The BCC Pyramid Blur filter emulates the look of shooting in soft focus or with lens diffusion. This filter allows you to blur the horizontal and vertical components of the image separately.

BCC Pyramid Blur uses a refined algorithm that speeds rendering approximately 20 – 40 percent. When you create new blur effects, you should use this filter. To maintain compatibility with existing BCC settings, use the BCC Blur filter.

 

Radial Blur

The BCC Radial Blur filter creates a blur around a specific point, simulating the effect of a zooming or rotating camera.

The Amount option specifies the amount of blur, depending on the selection for Type. For a Spin blur, which applies blurs in circles around the center point, the Amount value indicates the degree of rotation. For a Zoom blur, which applies blur that radiates out from the center point, the Amount value specifies the degree of radial blurring.

 

Spiral Blur

The BCC Spiral Blur filter creates a blur or smear that appears as though it is spiraling toward the center of the image.
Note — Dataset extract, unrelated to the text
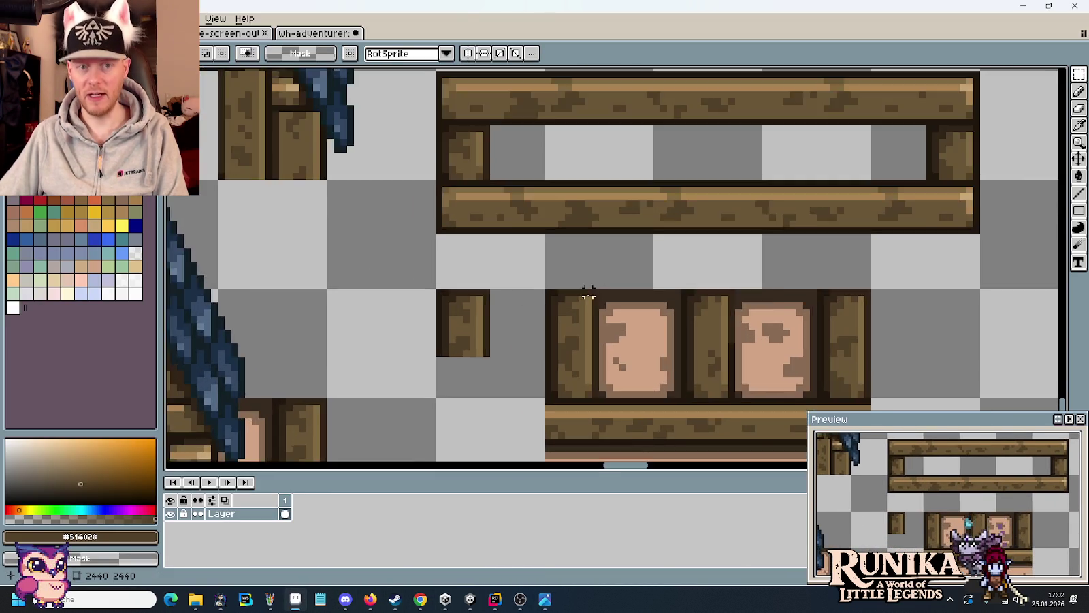
scroll(524, 308, up, 2)
drag(497, 307, 504, 244)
In addition to the ability to adjust the amount of blur, users are able to fine tune other aspects of the filter:

  • The Blur Type menu sets the type of motion blur that is created. The choices are _Blur _or Smear. Smear blurs the pixels in one direction. Blur blurs the pixels symmetrically.
  • Center sets the coordinates of the center of the spiral effect. The following example shows a Zoom Amount of 25 applied as a Smear, with no Spin Angle.
  • Spin Angle sets the angle of the spiral effect. When Spin Angle is set to 0, no spiral is applied. The following examples show the first image above with Spin Angle applied.

 

Unsharp Mask

The BCC Unsharp Mask filter uses a classic image sharpening technique similar to the method used to sharpen film images. The source image is blurred, and the blurred image is then subtracted from the source. The resulting image is sharper and has more contrast.
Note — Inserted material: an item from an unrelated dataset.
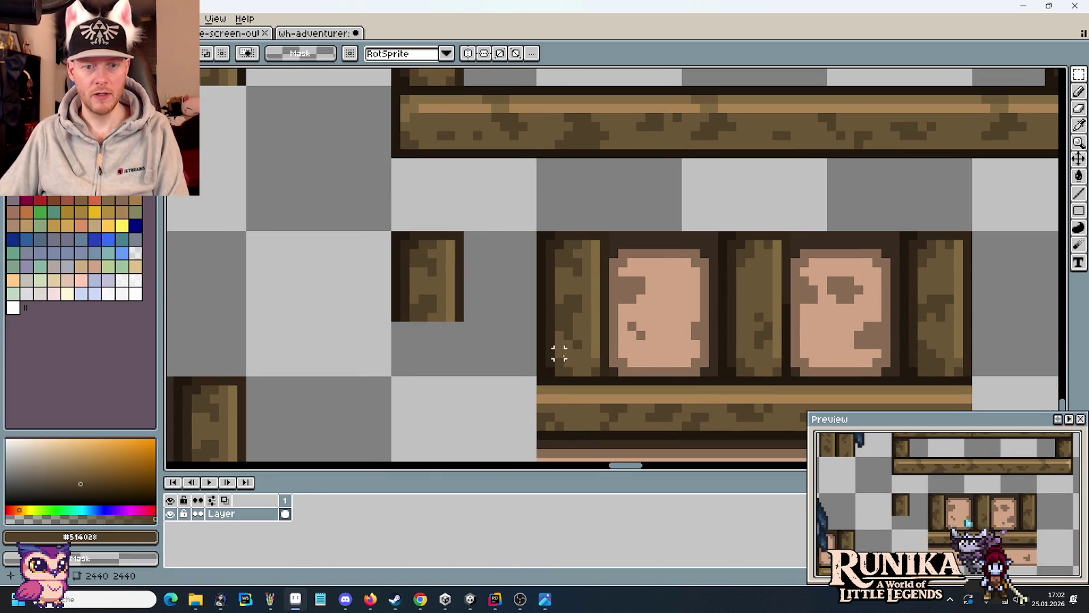
click(460, 335)
key(Delete)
Unsharp Mask sharpens areas in an image with significant color changes by adjusting the contrast of edge details to create the illusion of image sharpness. This filter is useful for refocusing an image that appears blurry due to scanning, poor lighting, or other factors.

 

Z-Blur

The BCC Z-Blur filter uses a Z-map image to emulate a rack focus effect.

Move the focal plane through the source image, using the Z-map to control the focus. Adjust the focal point, depth of field and blur parameters to finetune the area of the image to blur.

You can also set a channel from the image clip, then use that channel to control the z-blur effect. This type of effect is most noticeable in real life with a long focal lens, such as a 105mm or greater zoom lens.

 

The built in PixelChooser, with integrated mocha planar tracking allows for greater control over which areas of the image the filter should affect.

Host Support:

  • Adobe: Creative Cloud, CS5.5-CC 2018 – After Effects and Premiere Pro
  • Apple FCP X & Motion 5
  • Avid: Media Composer 6.5+
  • Blackmagic: DaVinci Resolve 12.5+
  • Sony: Vegas Pro 13
  • Magix: Vegas Pro 14+
  • Foundry: Nuke 9+

For compatibility with specific versions and operating systems, please see our Continuum Compatibility Matrix.

Graphics Cards: We recommend that you run the latest graphics card driver version supported by your host application. A graphics card with a minimum of 1GB of RAM is required; 2GB of RAM is recommended.